After we left "not-so urgent urgencias" we headed off to the lab. Unlike hospitals back home where the lab provides the testing materials, we were instructed to go to the pharmacy across the street and buy a cup for a urine test. It was 6:00 am and the pharmacy didn't open until 8. Great. So we walked back to the house, got the car and drove around looking for a pharmacy that was open. We found one. They had no pee cups, but they did have his medications. We drove around town for a bit before we finally gave up and went back home. We walked back over to the hospital (by this time there was nowhere to park) to find the hallway to the lab packed.

We went to a little window, showed them the lab papers and they said, "knock on that door." We knocked on that door, expecting the room behind the door to be empty like the first one. Someone faintly said, "enter". We didn't hear them because the hallway was so loud. By this time Jonathon was in a lot of pain and ready to fall over, so he knocked pretty loudly on the door. The lady beind the door yelled, "pasa!" We opened the door to find a very irritated nurse taking a patient's blood. Oops. Another nurse took our papers and said, "wait out here and we'll call your name." So we waited. A few minutes later she came out and said (in very good English) "you need to go to the cashier's and pay first."

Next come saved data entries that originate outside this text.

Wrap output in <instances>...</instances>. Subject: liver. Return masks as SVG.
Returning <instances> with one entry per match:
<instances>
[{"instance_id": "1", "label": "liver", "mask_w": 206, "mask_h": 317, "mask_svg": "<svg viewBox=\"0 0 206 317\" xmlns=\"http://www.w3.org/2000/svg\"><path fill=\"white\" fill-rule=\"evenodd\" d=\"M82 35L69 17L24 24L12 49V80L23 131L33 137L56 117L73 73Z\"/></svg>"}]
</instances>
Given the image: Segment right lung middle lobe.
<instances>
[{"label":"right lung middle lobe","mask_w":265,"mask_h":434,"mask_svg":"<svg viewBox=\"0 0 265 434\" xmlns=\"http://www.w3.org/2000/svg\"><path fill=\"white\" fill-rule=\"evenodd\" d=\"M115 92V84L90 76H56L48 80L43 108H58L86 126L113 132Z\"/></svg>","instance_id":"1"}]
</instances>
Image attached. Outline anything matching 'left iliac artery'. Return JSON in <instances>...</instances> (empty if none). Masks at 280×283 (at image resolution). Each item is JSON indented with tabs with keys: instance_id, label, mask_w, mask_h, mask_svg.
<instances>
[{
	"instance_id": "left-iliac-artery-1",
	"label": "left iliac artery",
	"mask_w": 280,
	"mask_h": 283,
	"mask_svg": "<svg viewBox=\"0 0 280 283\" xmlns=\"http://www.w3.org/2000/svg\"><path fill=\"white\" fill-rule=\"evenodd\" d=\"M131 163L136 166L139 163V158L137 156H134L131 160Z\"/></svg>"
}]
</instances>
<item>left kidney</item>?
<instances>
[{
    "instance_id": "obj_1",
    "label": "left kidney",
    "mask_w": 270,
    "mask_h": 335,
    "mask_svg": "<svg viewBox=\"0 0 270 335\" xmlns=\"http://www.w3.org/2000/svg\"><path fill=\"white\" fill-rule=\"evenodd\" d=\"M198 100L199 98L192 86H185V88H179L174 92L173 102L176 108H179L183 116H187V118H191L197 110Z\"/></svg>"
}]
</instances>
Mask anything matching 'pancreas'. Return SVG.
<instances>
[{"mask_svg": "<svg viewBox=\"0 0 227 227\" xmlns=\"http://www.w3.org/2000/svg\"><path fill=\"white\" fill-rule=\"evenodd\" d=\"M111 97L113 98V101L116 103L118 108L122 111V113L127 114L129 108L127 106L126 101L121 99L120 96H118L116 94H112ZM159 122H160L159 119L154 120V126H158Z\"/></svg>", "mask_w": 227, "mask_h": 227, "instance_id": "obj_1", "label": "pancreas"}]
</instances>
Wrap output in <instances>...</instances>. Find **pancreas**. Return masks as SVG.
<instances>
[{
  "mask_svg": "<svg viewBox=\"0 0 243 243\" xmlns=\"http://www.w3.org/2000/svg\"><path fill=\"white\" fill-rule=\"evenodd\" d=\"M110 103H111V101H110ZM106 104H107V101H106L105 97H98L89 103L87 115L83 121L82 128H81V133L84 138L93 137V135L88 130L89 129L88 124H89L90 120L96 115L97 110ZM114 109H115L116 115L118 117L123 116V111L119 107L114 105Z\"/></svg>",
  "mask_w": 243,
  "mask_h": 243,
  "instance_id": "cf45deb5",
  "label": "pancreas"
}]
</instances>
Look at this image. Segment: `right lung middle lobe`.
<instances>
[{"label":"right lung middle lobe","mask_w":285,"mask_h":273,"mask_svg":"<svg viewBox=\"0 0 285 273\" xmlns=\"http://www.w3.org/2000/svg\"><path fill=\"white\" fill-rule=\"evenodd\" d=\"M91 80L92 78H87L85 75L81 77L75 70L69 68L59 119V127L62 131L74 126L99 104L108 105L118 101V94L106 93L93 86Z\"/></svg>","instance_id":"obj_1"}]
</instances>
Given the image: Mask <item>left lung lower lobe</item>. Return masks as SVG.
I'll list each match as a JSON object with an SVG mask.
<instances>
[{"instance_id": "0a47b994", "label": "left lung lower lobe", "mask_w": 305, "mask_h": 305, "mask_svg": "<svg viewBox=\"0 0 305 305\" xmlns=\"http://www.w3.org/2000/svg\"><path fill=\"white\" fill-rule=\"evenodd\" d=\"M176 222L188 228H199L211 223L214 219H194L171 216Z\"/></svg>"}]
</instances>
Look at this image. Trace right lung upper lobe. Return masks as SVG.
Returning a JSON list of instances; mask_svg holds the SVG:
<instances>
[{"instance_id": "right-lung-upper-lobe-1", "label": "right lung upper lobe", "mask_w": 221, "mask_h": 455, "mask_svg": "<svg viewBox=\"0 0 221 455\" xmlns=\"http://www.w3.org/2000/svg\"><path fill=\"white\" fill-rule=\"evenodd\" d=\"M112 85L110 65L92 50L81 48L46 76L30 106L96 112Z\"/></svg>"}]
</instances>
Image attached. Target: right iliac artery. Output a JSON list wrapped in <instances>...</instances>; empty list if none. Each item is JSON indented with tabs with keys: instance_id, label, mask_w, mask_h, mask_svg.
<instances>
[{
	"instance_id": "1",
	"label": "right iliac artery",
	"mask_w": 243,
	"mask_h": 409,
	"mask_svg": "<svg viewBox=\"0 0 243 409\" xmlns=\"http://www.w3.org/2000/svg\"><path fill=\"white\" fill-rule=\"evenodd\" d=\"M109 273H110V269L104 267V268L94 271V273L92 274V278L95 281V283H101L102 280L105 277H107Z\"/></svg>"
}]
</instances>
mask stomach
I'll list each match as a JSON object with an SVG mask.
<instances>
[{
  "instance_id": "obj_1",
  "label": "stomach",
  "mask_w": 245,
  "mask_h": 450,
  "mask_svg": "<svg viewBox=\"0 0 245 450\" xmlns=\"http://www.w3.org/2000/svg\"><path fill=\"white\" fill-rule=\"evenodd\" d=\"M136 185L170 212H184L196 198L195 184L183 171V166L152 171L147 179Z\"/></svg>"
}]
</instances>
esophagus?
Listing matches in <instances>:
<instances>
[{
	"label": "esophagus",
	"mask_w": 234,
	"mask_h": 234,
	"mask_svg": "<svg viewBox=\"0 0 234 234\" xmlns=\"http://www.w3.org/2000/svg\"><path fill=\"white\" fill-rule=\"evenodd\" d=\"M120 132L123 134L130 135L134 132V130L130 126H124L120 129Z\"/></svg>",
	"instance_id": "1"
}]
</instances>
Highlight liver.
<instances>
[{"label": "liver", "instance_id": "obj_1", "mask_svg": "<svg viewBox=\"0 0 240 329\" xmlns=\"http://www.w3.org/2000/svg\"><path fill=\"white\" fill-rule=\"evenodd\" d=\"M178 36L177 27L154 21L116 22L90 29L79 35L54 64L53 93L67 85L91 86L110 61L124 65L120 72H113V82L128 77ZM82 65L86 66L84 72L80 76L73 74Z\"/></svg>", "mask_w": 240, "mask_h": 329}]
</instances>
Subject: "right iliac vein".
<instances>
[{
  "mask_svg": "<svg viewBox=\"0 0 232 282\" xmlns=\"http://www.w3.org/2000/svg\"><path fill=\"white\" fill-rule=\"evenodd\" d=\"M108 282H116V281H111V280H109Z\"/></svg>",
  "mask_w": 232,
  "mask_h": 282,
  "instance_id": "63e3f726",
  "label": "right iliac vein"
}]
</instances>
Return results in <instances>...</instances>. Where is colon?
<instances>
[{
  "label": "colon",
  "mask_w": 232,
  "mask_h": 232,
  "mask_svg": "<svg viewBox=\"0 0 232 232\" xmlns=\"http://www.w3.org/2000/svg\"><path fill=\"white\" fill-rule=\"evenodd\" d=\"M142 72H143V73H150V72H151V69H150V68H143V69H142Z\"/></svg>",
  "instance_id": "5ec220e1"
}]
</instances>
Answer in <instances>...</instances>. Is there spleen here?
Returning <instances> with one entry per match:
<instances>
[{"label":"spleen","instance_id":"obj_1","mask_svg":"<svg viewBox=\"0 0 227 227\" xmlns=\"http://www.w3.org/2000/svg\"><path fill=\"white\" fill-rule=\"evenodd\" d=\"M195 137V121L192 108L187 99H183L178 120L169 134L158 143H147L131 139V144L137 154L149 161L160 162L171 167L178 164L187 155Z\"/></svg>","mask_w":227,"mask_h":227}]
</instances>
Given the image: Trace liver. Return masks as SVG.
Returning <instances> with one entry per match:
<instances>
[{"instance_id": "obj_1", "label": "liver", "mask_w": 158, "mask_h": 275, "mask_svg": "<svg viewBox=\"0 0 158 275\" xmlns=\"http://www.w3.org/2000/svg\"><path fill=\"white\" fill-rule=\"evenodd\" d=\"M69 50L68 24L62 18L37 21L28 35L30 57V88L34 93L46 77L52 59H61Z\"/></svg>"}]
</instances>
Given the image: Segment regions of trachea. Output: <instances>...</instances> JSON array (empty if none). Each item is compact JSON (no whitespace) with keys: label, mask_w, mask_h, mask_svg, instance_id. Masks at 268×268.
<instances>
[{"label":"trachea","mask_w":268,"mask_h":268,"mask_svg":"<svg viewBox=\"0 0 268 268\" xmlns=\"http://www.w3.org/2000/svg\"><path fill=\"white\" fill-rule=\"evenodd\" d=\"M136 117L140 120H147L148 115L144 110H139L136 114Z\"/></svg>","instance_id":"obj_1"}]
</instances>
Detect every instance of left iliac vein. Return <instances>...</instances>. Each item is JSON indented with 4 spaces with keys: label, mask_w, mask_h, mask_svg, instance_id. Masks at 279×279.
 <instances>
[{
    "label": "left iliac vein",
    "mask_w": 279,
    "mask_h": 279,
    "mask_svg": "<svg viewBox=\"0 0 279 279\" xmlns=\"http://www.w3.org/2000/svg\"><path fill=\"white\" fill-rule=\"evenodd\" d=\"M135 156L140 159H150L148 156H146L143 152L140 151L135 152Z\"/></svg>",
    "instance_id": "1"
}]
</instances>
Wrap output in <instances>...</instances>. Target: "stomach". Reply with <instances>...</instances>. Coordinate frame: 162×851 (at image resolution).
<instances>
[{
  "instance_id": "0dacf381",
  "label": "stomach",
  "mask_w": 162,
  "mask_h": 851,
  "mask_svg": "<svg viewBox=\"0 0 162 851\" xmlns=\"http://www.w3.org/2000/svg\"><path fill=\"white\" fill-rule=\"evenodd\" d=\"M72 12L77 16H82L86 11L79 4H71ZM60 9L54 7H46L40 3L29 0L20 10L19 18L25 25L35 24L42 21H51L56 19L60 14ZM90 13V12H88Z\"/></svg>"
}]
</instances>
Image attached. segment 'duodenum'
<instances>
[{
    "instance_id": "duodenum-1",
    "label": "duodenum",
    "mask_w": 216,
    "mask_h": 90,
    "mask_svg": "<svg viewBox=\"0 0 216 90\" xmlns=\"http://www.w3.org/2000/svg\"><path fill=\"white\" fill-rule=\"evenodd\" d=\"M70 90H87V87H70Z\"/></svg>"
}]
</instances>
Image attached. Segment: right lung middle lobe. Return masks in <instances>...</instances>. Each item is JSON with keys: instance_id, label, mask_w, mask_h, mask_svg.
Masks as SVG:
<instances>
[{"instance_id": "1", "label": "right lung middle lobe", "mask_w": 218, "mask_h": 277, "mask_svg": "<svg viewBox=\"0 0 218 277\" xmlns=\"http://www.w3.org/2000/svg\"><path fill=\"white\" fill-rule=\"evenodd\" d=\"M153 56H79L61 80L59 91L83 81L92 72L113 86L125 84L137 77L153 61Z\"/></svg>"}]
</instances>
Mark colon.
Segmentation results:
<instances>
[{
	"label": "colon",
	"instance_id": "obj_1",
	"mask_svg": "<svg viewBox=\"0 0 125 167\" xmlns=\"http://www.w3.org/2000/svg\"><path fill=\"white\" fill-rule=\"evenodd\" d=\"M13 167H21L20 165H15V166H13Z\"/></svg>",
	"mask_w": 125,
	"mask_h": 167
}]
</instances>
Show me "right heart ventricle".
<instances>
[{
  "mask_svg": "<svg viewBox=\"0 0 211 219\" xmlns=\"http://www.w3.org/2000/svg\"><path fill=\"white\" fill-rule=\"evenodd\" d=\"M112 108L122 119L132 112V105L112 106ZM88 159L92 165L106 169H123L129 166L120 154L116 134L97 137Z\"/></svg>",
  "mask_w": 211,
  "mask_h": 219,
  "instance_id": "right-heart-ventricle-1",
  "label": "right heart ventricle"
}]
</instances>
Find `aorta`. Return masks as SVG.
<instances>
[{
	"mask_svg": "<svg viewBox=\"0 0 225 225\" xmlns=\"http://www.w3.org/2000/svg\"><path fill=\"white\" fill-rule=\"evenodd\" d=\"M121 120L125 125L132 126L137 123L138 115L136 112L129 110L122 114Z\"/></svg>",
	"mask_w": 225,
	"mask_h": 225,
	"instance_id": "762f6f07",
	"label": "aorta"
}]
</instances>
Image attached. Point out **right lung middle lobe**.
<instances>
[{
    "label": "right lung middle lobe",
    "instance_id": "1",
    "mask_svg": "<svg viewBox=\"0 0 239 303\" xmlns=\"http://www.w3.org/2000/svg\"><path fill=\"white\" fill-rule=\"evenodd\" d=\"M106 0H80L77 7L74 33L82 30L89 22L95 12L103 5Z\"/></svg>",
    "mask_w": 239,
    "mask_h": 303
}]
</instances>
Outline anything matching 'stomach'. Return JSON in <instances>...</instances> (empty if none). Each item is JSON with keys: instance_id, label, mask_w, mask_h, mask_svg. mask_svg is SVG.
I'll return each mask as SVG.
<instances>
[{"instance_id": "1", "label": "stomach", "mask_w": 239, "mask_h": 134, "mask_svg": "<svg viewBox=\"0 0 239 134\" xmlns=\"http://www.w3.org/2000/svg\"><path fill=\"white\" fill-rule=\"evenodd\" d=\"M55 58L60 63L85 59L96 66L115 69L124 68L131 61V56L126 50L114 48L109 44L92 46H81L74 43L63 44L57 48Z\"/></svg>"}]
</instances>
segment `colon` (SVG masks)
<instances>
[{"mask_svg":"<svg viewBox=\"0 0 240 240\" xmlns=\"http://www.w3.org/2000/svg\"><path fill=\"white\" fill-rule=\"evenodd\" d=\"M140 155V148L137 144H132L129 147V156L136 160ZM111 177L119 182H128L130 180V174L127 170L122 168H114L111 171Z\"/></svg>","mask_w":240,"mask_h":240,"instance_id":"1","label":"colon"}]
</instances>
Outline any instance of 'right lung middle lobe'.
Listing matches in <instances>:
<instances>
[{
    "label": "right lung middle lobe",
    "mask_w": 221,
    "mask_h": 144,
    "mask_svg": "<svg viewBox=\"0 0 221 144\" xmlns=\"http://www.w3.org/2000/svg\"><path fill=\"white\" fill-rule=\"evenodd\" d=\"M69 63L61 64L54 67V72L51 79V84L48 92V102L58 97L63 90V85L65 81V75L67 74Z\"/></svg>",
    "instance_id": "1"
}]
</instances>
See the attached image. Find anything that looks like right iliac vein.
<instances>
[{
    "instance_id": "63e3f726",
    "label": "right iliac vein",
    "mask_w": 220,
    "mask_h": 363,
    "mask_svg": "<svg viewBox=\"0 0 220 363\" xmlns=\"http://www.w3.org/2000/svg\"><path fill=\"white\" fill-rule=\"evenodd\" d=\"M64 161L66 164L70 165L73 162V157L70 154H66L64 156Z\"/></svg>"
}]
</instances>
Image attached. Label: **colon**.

So we found a window that looked like it would be the cashier's office for the lab and got in line. Right beside it was the hospital's pharmacy. Thinking I had again misunderstood, I asked the man in the pharmacy if they had pee cups (I'm so grown up, aren't I?). He said no, but the pharmacy across the street does. Of course. I then asked him where I was supposed to pay for the lab. "Oh you go over to urgencias to pay for that." Great! We trudged back over to urgencias to pay for this stupid lab. At urgencias, the guy looked at my paper and said, "you need to go to the lab for this." "I know, the lab sent me here to pay," I reliped. He said, "they didn't give you an appointment? You need an appointment. Go back and have them write the date on this." Right.

After that, we decided to just go home.

And that's our $20 Mexican hospital adventure.